David Cronenberg is one of the last of the Great Subversive Fimmakers who came of age in the 1970s, and his vivid re-imagining of The Fly (1986) is a pinnacle of body horror. His early career running gags often involve technology mingling with human flesh, and thereby human consciousness. In Videodrome (1983) it was television (tagline: Long Live the New Flesh). Here, automobile crashes facilitate the mergers; James Spader and Holly Hunter become fevered lovers in the afterglow of a head-on collision. Their trysts eventually reveal an underground network of folks who find automobile accidents (and their resulting bruises and scars) an incredible turn-on. What unfolds is more of a neo-porn situation than a conventional plot, orgies unfolding in and around busted-up cars.
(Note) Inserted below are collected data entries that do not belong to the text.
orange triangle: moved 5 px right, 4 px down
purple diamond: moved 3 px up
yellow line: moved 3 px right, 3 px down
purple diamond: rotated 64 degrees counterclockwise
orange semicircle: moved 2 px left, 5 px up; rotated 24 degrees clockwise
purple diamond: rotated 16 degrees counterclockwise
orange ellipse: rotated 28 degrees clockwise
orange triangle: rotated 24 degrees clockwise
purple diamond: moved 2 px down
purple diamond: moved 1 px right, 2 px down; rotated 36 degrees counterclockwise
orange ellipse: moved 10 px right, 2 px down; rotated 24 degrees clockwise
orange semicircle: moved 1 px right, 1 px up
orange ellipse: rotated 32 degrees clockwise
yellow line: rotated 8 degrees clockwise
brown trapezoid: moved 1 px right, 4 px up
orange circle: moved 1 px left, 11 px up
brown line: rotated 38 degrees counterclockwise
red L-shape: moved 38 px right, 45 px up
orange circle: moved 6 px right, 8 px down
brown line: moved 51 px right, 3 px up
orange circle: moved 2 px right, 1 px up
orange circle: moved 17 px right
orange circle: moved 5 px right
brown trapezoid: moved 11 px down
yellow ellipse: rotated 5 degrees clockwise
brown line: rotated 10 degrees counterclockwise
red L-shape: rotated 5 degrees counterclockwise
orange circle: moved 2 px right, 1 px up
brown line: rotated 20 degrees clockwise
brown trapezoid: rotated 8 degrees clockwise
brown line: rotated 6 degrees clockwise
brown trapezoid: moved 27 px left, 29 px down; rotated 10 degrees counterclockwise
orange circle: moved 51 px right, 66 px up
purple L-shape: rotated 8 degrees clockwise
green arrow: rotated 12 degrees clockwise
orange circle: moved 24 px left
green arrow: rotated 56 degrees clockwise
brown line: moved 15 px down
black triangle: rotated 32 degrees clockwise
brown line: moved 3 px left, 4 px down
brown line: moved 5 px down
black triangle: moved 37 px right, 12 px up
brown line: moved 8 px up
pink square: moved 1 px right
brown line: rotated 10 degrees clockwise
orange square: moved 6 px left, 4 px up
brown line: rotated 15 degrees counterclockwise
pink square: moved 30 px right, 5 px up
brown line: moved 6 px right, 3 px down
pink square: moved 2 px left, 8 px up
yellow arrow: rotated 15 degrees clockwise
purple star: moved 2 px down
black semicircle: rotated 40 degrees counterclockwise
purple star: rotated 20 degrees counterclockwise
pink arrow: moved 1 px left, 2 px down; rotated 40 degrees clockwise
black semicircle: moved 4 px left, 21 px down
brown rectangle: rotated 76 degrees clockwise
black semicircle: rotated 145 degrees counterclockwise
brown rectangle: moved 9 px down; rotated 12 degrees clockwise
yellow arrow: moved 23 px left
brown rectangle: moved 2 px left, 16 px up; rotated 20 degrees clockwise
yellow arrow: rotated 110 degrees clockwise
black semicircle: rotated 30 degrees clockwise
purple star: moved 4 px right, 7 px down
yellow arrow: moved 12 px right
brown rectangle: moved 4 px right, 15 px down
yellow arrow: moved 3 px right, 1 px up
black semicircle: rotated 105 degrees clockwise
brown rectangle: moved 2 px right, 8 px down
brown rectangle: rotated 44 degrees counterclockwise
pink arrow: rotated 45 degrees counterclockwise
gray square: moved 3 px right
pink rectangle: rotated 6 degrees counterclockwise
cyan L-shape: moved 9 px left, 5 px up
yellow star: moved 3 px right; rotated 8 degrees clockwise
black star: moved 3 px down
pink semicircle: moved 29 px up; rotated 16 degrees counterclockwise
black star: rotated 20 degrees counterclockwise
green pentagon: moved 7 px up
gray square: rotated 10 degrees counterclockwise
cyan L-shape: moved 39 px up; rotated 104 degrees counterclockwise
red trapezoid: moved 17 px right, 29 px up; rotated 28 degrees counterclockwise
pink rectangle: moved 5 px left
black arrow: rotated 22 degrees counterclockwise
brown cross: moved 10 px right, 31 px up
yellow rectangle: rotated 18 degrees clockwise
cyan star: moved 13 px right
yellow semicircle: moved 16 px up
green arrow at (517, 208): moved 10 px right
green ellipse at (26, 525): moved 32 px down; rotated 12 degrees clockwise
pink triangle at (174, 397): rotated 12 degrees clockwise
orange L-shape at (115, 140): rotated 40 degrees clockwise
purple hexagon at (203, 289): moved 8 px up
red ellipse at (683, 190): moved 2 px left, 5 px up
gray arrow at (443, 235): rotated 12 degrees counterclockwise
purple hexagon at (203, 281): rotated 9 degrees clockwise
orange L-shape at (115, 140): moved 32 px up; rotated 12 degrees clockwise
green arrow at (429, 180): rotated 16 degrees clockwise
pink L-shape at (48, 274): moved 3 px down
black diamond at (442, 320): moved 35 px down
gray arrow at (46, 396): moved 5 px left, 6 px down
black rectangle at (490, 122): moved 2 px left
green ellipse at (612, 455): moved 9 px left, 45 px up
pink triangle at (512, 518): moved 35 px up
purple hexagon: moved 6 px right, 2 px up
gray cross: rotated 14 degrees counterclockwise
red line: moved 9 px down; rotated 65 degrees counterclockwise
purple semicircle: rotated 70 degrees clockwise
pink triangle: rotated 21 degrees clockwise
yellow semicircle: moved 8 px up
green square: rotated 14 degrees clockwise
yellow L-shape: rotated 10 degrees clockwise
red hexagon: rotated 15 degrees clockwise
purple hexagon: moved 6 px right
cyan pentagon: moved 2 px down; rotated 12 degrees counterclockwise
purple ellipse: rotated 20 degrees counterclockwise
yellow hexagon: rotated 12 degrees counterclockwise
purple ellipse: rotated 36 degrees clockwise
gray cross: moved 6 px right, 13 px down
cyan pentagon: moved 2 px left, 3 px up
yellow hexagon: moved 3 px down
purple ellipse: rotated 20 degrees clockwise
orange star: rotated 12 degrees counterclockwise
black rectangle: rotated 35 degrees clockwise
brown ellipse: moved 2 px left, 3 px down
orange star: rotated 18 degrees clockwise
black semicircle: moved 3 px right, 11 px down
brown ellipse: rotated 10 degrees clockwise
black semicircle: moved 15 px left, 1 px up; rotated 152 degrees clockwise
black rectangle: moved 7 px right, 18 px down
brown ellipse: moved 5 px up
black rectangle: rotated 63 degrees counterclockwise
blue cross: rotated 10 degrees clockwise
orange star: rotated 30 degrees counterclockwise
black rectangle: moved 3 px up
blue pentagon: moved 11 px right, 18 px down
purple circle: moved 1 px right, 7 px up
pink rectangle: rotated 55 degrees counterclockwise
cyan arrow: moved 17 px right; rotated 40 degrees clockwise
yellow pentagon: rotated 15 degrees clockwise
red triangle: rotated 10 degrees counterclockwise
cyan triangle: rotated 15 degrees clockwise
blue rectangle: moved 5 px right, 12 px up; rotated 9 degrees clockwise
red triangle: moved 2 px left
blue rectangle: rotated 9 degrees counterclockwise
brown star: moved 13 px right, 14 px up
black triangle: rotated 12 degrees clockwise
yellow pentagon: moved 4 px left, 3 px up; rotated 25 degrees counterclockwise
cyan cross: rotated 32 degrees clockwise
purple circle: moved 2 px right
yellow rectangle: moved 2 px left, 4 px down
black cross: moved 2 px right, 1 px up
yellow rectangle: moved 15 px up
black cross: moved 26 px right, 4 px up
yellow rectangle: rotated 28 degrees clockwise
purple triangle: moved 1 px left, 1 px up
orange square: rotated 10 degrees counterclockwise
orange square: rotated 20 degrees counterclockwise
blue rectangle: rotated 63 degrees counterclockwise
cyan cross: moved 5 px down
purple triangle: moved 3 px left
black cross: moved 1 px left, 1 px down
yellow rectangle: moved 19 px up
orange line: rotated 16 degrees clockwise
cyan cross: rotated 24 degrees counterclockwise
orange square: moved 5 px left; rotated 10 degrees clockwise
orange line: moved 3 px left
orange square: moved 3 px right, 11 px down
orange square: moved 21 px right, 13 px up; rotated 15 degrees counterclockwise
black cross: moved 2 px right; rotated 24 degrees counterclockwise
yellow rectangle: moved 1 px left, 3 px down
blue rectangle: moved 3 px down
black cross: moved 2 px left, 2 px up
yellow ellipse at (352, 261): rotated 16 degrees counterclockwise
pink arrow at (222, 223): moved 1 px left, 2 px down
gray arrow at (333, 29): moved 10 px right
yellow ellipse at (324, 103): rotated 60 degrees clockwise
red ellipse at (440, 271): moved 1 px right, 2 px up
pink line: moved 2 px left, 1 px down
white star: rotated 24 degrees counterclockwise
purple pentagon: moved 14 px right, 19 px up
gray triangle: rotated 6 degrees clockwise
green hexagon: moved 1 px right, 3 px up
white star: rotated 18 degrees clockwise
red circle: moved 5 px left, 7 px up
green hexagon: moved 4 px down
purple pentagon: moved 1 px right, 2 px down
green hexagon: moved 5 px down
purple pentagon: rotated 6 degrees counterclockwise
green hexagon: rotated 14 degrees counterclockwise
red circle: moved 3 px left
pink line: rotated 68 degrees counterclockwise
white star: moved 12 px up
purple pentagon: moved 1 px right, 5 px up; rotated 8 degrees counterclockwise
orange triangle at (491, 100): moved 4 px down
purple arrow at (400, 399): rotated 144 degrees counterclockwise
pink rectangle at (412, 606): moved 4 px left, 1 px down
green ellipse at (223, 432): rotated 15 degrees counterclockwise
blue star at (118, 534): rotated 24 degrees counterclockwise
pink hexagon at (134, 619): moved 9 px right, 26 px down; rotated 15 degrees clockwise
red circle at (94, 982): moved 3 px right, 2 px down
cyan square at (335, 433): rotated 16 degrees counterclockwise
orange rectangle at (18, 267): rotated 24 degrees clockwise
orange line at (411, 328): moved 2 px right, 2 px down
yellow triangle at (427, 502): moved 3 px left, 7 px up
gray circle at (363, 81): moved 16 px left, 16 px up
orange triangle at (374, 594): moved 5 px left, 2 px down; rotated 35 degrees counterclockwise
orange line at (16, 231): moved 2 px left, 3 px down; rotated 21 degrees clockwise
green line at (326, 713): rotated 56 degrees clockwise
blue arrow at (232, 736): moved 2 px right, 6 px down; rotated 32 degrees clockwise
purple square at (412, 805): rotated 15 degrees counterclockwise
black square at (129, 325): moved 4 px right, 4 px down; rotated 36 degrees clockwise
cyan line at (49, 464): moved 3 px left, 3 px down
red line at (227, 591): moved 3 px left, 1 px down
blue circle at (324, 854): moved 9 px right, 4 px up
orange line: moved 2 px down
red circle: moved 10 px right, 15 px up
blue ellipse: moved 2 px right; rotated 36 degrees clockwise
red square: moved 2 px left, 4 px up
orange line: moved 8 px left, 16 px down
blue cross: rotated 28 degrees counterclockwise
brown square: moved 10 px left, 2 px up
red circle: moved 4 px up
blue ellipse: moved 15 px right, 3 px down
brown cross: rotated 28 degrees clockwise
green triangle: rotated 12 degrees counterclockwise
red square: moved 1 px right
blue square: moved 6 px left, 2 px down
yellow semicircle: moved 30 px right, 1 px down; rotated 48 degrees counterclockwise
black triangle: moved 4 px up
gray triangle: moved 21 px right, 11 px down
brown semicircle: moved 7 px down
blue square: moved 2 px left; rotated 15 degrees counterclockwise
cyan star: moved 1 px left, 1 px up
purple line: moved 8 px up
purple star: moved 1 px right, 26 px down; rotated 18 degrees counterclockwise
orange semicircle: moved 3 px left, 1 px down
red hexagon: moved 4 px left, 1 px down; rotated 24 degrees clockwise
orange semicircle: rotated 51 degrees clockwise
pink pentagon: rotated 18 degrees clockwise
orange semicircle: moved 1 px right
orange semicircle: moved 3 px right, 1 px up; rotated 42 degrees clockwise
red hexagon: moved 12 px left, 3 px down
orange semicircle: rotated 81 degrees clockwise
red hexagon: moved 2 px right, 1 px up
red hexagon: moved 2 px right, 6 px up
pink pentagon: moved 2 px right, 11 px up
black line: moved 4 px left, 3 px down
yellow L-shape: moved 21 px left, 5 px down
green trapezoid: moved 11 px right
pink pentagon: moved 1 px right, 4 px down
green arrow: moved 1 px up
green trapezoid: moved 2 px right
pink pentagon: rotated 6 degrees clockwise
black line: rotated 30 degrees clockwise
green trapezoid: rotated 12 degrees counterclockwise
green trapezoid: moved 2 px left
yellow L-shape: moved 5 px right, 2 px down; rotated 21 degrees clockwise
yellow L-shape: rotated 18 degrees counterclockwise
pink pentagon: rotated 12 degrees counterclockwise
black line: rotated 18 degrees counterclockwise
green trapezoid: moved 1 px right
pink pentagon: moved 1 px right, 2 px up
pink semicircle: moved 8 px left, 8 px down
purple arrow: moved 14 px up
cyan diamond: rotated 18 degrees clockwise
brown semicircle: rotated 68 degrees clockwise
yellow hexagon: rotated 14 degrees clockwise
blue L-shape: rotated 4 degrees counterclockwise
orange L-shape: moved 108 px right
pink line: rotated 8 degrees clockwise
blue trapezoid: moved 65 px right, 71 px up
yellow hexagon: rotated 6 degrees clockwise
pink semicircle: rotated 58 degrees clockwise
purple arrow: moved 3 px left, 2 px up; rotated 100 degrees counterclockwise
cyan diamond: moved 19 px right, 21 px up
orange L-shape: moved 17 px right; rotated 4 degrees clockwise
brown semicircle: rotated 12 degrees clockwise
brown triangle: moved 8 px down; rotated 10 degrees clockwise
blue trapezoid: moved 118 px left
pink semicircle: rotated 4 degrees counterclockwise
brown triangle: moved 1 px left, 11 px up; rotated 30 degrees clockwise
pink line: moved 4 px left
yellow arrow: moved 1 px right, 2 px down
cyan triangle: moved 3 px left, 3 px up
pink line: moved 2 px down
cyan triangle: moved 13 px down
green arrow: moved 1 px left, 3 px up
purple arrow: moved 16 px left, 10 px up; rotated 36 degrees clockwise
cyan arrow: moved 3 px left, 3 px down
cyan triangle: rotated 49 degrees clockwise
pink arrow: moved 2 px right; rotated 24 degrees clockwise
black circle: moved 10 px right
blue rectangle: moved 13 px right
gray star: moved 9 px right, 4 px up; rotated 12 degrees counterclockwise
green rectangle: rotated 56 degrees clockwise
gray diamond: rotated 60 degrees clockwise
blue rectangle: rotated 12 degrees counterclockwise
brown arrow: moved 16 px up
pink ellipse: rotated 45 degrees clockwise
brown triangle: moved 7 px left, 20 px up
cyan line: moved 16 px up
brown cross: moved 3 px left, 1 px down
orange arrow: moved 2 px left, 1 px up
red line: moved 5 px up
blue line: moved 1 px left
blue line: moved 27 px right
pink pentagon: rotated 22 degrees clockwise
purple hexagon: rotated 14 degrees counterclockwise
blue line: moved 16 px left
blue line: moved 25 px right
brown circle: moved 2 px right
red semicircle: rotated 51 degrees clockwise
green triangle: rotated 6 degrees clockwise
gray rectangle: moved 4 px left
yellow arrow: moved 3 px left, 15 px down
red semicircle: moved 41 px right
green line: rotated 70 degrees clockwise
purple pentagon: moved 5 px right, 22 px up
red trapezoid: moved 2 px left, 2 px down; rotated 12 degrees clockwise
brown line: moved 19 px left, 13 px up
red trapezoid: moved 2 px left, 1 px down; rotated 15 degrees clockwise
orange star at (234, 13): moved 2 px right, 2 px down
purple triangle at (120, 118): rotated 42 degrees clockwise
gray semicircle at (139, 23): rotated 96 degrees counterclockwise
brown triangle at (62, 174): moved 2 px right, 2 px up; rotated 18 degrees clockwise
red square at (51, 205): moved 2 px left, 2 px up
Cronenberg is a master of cinematic unease. I had to watch Dead Ringers twice, just to make sure I'd experienced what I thought I'd experienced (and I had). Unfortunately with Crash, the chief element of disturbance is not so much that people find car crashes kinky (the internet has revealed that people will find anything kinky, from paper cuts to fire ants) but that despite the plethora of sex, the film still ends up dull. This is due to: 1.) Cronenberg employing a harshly detached, scientific style rarely seen this side of Kubrick; 2.) in a major stumble, little-to-nothing erotic about a car crash is believably posited -- Cronenberg replaces typical fetish triggers with alien reference points, with the result brilliantly stated by Roger Ebert: "It's like a porno movie made by a computer: it downloads gigabytes of information about sex, it discovers our love affair with cars, and it combines them in a mistaken algorithm." Yep: programmers call that GIGO.

1 comment:

  1. In an ecocriticism class (yeah, you heard right) I had a few years back, the idiot professor was obsessed with Ballard, the guy who wrote "Crash" and several other novels. Apparently, the film--as with the book--is some kind of implicit reference to the hyper-modernization of our culture. Sex can no longer be erotic without the aid of modernity (here, automobiles) because machines are an extension of ourselves. Whatever. The class was miserable and so were Ballard's books. As for the film, I still can't erase the image of James Spader making out with another man, and for that alone I may never forgive Cronenberg.